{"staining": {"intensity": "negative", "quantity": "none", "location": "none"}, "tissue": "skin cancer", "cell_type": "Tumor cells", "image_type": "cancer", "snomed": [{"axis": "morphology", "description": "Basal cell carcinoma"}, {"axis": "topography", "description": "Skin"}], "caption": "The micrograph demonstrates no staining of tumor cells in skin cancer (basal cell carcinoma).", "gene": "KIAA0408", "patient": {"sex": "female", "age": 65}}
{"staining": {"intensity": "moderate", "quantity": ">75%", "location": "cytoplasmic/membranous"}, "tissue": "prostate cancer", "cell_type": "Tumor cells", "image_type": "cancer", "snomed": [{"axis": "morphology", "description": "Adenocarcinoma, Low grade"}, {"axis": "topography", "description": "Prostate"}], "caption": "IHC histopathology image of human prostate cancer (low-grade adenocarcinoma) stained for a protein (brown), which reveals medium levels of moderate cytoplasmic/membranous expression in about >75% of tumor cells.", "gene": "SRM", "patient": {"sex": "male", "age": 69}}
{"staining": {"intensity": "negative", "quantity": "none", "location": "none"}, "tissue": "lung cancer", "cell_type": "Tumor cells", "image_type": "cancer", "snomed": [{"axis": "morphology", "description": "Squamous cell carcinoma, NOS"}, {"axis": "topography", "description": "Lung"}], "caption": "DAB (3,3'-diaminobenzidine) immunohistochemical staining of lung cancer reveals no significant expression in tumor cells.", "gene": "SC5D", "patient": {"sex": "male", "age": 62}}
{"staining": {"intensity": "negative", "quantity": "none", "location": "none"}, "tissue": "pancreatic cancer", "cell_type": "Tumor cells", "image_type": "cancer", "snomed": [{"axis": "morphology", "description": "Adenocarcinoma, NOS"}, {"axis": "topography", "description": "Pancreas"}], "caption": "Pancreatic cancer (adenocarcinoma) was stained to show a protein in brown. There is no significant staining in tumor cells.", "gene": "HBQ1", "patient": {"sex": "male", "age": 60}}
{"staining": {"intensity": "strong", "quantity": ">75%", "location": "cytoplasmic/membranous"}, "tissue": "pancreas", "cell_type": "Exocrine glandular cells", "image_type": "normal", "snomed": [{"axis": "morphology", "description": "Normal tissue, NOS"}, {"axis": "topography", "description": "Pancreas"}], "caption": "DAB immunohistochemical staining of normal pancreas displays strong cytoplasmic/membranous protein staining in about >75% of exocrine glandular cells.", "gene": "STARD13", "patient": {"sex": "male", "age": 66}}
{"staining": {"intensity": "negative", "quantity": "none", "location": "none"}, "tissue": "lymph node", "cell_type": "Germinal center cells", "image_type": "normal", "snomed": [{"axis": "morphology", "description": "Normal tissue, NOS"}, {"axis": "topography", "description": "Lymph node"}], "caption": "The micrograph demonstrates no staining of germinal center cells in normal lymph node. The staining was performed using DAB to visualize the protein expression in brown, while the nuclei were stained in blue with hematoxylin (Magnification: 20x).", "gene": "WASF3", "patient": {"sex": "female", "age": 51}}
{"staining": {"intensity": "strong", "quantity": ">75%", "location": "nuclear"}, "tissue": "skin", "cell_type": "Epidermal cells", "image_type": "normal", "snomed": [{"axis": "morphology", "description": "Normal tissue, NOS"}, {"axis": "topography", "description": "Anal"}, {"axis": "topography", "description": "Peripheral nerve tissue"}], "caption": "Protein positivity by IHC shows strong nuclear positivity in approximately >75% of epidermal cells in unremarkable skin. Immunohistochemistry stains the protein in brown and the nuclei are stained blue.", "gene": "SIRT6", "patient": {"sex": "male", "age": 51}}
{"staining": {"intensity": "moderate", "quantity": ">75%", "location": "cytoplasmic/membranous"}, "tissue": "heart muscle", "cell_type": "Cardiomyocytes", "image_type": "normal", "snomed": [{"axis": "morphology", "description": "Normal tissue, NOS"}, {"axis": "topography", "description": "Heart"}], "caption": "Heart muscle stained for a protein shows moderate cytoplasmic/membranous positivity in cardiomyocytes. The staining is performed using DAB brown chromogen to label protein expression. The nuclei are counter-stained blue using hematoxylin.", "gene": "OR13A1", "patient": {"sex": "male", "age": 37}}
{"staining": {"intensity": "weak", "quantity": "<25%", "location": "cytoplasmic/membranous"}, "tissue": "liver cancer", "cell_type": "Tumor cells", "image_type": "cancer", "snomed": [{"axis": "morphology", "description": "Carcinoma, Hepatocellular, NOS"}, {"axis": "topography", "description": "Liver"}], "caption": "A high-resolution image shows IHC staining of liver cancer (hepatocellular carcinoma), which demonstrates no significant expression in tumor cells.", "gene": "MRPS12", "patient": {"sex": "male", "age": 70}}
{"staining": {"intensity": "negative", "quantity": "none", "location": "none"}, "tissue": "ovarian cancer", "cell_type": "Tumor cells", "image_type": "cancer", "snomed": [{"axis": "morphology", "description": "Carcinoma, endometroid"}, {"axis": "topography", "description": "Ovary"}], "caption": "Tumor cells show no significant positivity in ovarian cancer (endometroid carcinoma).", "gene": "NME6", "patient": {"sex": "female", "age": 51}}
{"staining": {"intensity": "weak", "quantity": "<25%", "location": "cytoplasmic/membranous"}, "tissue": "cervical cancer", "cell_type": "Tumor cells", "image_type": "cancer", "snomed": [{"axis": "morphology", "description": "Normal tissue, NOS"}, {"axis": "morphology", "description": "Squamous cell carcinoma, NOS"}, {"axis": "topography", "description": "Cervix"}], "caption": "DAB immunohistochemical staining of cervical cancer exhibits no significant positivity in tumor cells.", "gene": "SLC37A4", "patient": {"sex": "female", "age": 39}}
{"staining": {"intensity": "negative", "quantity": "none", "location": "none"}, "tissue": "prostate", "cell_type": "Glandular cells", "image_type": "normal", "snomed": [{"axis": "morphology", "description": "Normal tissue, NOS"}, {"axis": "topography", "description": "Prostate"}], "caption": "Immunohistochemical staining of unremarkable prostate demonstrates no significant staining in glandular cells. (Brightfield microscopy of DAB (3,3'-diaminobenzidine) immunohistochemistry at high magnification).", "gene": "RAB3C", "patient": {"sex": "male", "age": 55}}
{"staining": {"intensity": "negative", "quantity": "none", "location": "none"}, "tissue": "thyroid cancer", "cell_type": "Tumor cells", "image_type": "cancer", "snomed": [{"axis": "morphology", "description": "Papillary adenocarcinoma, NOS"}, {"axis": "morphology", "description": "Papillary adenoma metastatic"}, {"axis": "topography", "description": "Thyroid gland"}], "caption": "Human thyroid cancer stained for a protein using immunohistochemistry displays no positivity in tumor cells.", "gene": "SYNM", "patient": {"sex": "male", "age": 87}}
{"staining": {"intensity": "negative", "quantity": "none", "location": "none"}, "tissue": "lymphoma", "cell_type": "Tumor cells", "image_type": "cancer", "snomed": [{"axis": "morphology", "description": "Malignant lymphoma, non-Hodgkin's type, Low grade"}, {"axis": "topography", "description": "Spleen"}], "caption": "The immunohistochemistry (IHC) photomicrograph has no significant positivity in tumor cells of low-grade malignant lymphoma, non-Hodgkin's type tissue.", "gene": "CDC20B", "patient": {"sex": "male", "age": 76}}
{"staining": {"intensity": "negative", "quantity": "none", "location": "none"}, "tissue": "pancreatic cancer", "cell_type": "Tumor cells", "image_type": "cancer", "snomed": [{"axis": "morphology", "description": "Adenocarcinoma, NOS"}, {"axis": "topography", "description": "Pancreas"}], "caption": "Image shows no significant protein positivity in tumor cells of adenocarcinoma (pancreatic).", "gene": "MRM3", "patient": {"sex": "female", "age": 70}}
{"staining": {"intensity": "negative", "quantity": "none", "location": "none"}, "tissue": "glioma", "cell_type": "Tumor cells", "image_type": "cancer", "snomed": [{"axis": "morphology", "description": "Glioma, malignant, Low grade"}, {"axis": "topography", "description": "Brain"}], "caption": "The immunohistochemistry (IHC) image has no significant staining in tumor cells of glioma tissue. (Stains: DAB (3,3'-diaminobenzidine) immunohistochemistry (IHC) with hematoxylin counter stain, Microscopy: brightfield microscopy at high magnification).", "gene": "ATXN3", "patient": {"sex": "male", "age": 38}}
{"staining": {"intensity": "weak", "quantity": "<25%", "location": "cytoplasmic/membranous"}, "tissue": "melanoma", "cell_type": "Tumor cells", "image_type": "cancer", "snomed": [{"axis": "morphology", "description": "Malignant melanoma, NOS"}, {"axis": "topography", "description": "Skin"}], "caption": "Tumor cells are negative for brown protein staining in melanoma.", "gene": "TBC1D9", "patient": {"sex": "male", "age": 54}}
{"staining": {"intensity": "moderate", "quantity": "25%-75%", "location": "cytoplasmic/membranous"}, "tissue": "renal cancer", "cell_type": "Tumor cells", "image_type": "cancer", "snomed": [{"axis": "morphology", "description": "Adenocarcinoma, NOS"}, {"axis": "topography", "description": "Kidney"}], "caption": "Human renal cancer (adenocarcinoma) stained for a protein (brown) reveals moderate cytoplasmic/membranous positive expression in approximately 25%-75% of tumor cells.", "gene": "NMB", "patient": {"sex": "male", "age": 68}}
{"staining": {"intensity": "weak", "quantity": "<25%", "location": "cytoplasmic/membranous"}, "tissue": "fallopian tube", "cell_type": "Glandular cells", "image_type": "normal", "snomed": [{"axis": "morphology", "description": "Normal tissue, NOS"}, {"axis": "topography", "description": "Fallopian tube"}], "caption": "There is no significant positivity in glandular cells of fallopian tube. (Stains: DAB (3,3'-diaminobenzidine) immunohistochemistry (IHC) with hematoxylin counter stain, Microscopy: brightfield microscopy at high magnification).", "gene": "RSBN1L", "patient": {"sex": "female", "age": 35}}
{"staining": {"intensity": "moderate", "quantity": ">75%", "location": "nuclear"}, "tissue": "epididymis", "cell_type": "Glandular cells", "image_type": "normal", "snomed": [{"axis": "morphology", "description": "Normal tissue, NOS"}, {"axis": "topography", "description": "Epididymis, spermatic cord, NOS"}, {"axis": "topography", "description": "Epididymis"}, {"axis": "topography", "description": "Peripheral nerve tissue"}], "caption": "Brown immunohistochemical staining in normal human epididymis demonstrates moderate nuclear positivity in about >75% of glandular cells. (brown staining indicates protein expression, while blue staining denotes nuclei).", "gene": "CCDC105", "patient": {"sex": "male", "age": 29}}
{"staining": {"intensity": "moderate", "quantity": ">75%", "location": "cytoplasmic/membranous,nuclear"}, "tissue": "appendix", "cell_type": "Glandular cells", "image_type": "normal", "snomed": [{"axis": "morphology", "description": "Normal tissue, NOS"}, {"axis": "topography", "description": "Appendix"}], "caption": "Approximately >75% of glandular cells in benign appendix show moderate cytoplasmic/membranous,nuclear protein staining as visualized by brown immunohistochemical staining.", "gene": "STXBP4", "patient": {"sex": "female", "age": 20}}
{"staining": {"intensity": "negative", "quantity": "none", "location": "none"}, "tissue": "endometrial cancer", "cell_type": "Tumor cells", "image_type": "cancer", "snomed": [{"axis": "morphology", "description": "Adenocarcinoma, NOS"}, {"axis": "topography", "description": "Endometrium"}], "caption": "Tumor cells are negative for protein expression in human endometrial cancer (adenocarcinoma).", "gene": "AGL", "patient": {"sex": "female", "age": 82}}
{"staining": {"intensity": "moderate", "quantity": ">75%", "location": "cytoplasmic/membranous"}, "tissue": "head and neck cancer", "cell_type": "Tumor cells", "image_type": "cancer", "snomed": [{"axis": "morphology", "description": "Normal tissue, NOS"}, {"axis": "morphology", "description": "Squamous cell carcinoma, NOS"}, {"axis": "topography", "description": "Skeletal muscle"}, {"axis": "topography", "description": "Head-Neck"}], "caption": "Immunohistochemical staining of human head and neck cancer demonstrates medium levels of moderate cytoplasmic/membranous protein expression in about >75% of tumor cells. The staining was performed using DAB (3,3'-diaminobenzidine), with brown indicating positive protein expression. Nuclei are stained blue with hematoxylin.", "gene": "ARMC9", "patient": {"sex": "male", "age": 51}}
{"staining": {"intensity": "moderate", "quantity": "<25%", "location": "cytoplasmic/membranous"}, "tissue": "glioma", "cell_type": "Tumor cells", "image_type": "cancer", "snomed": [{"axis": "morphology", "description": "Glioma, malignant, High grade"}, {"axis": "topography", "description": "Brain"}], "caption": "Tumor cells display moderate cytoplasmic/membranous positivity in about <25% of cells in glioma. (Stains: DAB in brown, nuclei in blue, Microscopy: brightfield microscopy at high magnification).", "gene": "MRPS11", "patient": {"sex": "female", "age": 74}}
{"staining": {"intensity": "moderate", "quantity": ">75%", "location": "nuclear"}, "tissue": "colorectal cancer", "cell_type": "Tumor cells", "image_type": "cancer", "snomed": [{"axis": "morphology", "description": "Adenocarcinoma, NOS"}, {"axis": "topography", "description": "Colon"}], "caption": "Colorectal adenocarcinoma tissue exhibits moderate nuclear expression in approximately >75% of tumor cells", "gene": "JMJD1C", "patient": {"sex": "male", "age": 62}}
- - -
Search the entries above for "unremarkable". Show every line that has it.

### [Output below]
{"staining": {"intensity": "strong", "quantity": ">75%", "location": "nuclear"}, "tissue": "skin", "cell_type": "Epidermal cells", "image_type": "normal", "snomed": [{"axis": "morphology", "description": "Normal tissue, NOS"}, {"axis": "topography", "description": "Anal"}, {"axis": "topography", "description": "Peripheral nerve tissue"}], "caption": "Protein positivity by IHC shows strong nuclear positivity in approximately >75% of epidermal cells in unremarkable skin. Immunohistochemistry stains the protein in brown and the nuclei are stained blue.", "gene": "SIRT6", "patient": {"sex": "male", "age": 51}}
{"staining": {"intensity": "negative", "quantity": "none", "location": "none"}, "tissue": "prostate", "cell_type": "Glandular cells", "image_type": "normal", "snomed": [{"axis": "morphology", "description": "Normal tissue, NOS"}, {"axis": "topography", "description": "Prostate"}], "caption": "Immunohistochemical staining of unremarkable prostate demonstrates no significant staining in glandular cells. (Brightfield microscopy of DAB (3,3'-diaminobenzidine) immunohistochemistry at high magnification).", "gene": "RAB3C", "patient": {"sex": "male", "age": 55}}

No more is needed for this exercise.